We recently introduced an initiative called the COVID-19 Question of the Day (QoD). These questions were developed based on content covered in our COVID-19 Global Roundtable and harvested from our eGroups. To provide you with quick access to all of the answers received on our QoD postings, we have aggregated the answers to each question into a blog post. We will also post summary documents in the Resource Library for the Disaster Recovery & Business Continuity and Open Public Forum Communities of Interest. Also, our next virtual roundtable will be on Tuesday, April 14 at 1:00 p.m. (Eastern Time) where we will continue to explore each of the QoDs in more detail!
How have we been able to support the broader community at this challenging time?
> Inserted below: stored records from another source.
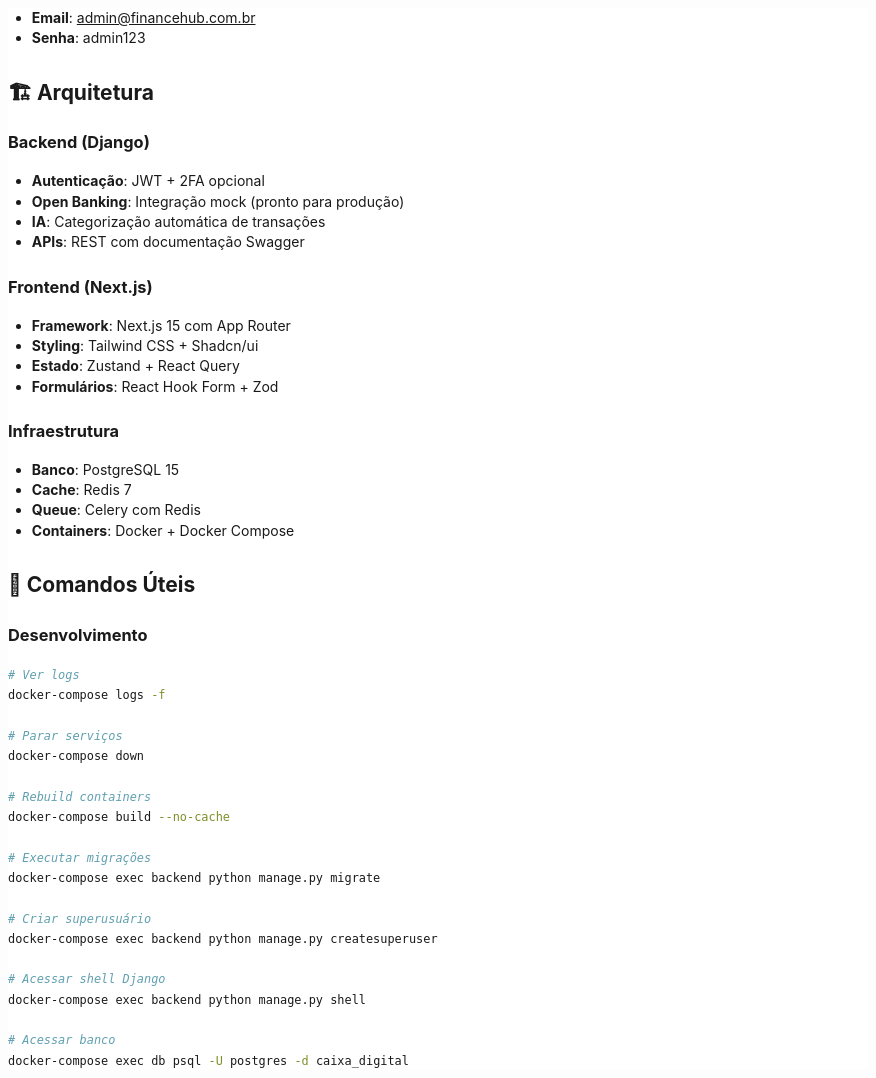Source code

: - **Email**: admin@financehub.com.br
- **Senha**: admin123

## 🏗️ Arquitetura

### Backend (Django)
- **Autenticação**: JWT + 2FA opcional
- **Open Banking**: Integração mock (pronto para produção)
- **IA**: Categorização automática de transações
- **APIs**: REST com documentação Swagger

### Frontend (Next.js)
- **Framework**: Next.js 15 com App Router
- **Styling**: Tailwind CSS + Shadcn/ui
- **Estado**: Zustand + React Query
- **Formulários**: React Hook Form + Zod

### Infraestrutura
- **Banco**: PostgreSQL 15
- **Cache**: Redis 7
- **Queue**: Celery com Redis
- **Containers**: Docker + Docker Compose

## 🔄 Comandos Úteis

### Desenvolvimento

```bash
# Ver logs
docker-compose logs -f

# Parar serviços
docker-compose down

# Rebuild containers
docker-compose build --no-cache

# Executar migrações
docker-compose exec backend python manage.py migrate

# Criar superusuário
docker-compose exec backend python manage.py createsuperuser

# Acessar shell Django
docker-compose exec backend python manage.py shell

# Acessar banco
docker-compose exec db psql -U postgres -d caixa_digital
```
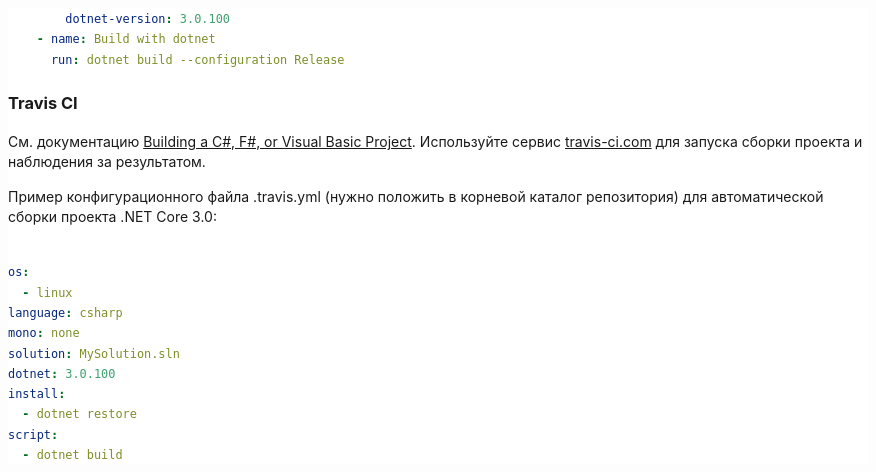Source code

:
 ```yaml
        dotnet-version: 3.0.100
    - name: Build with dotnet
      run: dotnet build --configuration Release
```

### Travis CI

См. документацию [Building a C#, F#, or Visual Basic Project](https://docs.travis-ci.com/user/languages/csharp/#net-core). Используйте сервис [travis-ci.com](https://travis-ci.com/) для запуска сборки проекта и наблюдения за результатом.

Пример конфигурационного файла .travis.yml (нужно положить в корневой каталог репозитория) для автоматической сборки проекта .NET Core 3.0:

```yaml
  
os:
  - linux
language: csharp
mono: none
solution: MySolution.sln
dotnet: 3.0.100
install:
  - dotnet restore
script:
  - dotnet build
```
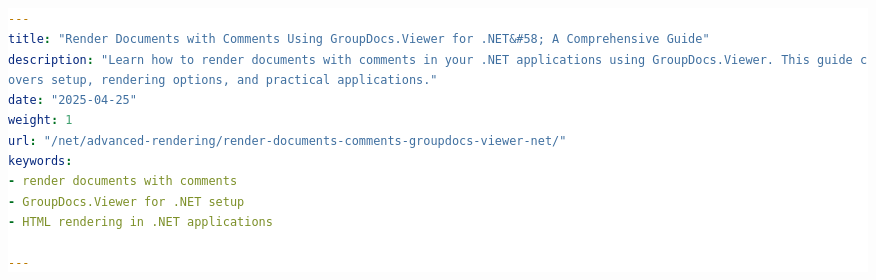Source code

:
 ```yaml
---
title: "Render Documents with Comments Using GroupDocs.Viewer for .NET&#58; A Comprehensive Guide"
description: "Learn how to render documents with comments in your .NET applications using GroupDocs.Viewer. This guide covers setup, rendering options, and practical applications."
date: "2025-04-25"
weight: 1
url: "/net/advanced-rendering/render-documents-comments-groupdocs-viewer-net/"
keywords:
- render documents with comments
- GroupDocs.Viewer for .NET setup
- HTML rendering in .NET applications

---
```


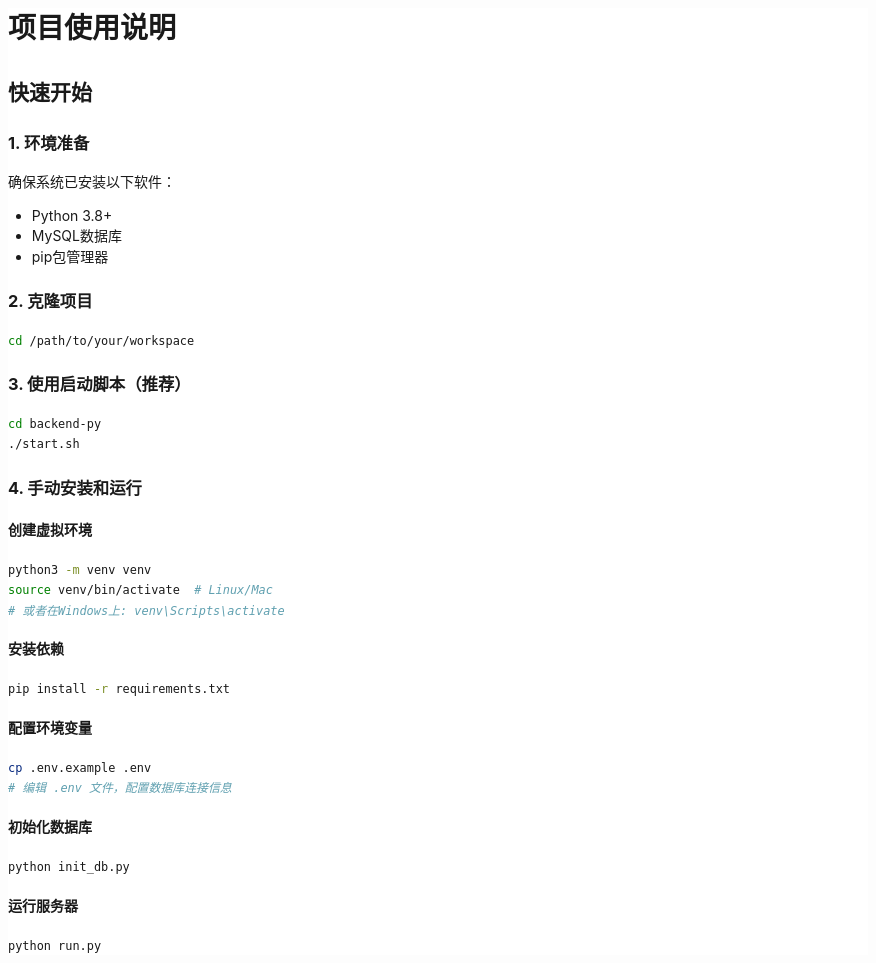 # 项目使用说明

## 快速开始

### 1. 环境准备

确保系统已安装以下软件：
- Python 3.8+
- MySQL数据库
- pip包管理器

### 2. 克隆项目

```bash
cd /path/to/your/workspace
```

### 3. 使用启动脚本（推荐）

```bash
cd backend-py
./start.sh
```

### 4. 手动安装和运行

#### 创建虚拟环境
```bash
python3 -m venv venv
source venv/bin/activate  # Linux/Mac
# 或者在Windows上: venv\Scripts\activate
```

#### 安装依赖
```bash
pip install -r requirements.txt
```

#### 配置环境变量
```bash
cp .env.example .env
# 编辑 .env 文件，配置数据库连接信息
```

#### 初始化数据库
```bash
python init_db.py
```

#### 运行服务器
```bash
python run.py
```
- From an organizational standpoint: Sadly, not much. However, we are just trying to keep our attorneys up-to-date from a CLE standpoint. We have waived the in-person CLE requirement for this reporting period, and we have had many virtual CLE's already. Not much from a volunteerism standpoint, yet. We are trying. We have reached out to our employees to NEVER be embarrassed to ask for help. There are many here that would love to help.
- My church has a very strong community presence, not just from a membership standpoint, but from a community standpoint at large. We have a large "welfare" program where we grow and raise our own food and through mostly volunteerism we process, package and provide these goods to help many in our community to have what they need. Our neighborhood has established communications with everyone so that if anyone is in need of anything, they have people, including myself that they can reach out to. In our community we have a wheat, dairy and many vegetables processing plants where we make pasta, bread, flour, milk, dry milk, canned beans, corn, pretty much you name it, we do it. It's actually a fun volunteer activity that as a family we've done many times. Outside of that, there are a handful of families and/or senior citizens in our neighborhood that are in need at times and instead of them needing to get out of the house and put themselves at risk, we generally take good care of them. Most of their needs are simple and generally are survival needs. I think generally everyone in our neighborhood has enough TP to last a few months. I know I do. Hehe. Would love to hear how others in their communities are helping. I love volunteerism! Which is why I love to volunteer with ILTA.
- I'm opening a can of wheat and breaking out the grinder ... haven't seen flour on the shelves for weeks.
- In terms of providing assistance the broader community, I am trying to provide some guidance in getting school children back into formalized education as quickly as possible. I did some work with Save the Children in the past and I know there is a lot of research showing the role that education/schools play in keeping children safe. In the current situation, remote learning can help the both mentally and emotionally, as well as provide a reason to stay home (social distancing). I don't have a formal role in this but have collected my own thoughts (based on tech experience, some knowledge working with child-based charities and as the father of two teenagers) that I have put down on "paper". I have shared/discussed these with the leaders in child-based/education charities here with the hope that they can then share (whatever they feel is useful) in discussions with the relevant authorities. I am not sure what difference it will make in the end, but I know we must act when we have ideas. These actions must however be done with care as the people who are doing work for the greater good at the moment are probably all overworked. We must ensure that our actions don't accidentally end up having a negative impact on them.
- One firm is donating masks to local hospitals.
- Hosting trivia nights and other social opportunities.
- I've been making cotton masks to donate and distribute. I keep a sealed plastic food container with a bunch on my front porch for letter carriers, amazon delivery people, and food delivery people. JoAnn locally (and probably everywhere) is taking donations of masks to pass on to first responders/medical workers. There are dozens of patterns and YouTube videos that show how to make them. I'm not the best at sewing, but they're pretty easy.